My project has been funded, pledges continue to come in to support my work, they will be coming in for 27 more days.
Kickstarter has provided a powerful affirmation and launch of this project, it promises to transform many of my notions of creativity and generating money for my work. I am humbled by the enthusiastic and generous response to my idea, I am gaining strength as I seek to redefine my creativity, my relationship to my readers and new community. To be honest, Athena was almost shockingly perceptive. I hope I am a warrior for my work, I have strong instincts about it, I am following my instincts and they are working for me.

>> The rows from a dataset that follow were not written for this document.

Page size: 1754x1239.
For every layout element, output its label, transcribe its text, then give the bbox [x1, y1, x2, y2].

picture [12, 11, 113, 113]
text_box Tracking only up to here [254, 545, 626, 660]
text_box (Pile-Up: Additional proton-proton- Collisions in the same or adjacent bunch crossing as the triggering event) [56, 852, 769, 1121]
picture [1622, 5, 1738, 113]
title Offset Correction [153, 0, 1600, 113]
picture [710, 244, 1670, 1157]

Creativity is about putting oneself out there in the most literal sense of the world, about opening yourself up to the world, standing almost naked before the universe and declaring, “I am worth something, I have something to say, I will gather the strength to say it.” There is always risk, always danger. It could have been very difficult for me to have seen this idea rejected so publicly, yet I knew I had to take the risk. The result has been an affirmation, not a rejection. So the New Year’s eve predictions seem to be coming true. I am going my own way, re-building a creative life nearly shattered by storms beyond my control – the recession, a divorce, the revolution in publishing. I have never stopped fighting for my creative life, I never will, it is God’s greatest gift to me, and to Maria also, she is a fellow warrior for her life and work, we stand beside one another every day in this determination.
This year will take me to new and challenging places. It already has, and I am grateful so many of you are coming along with me.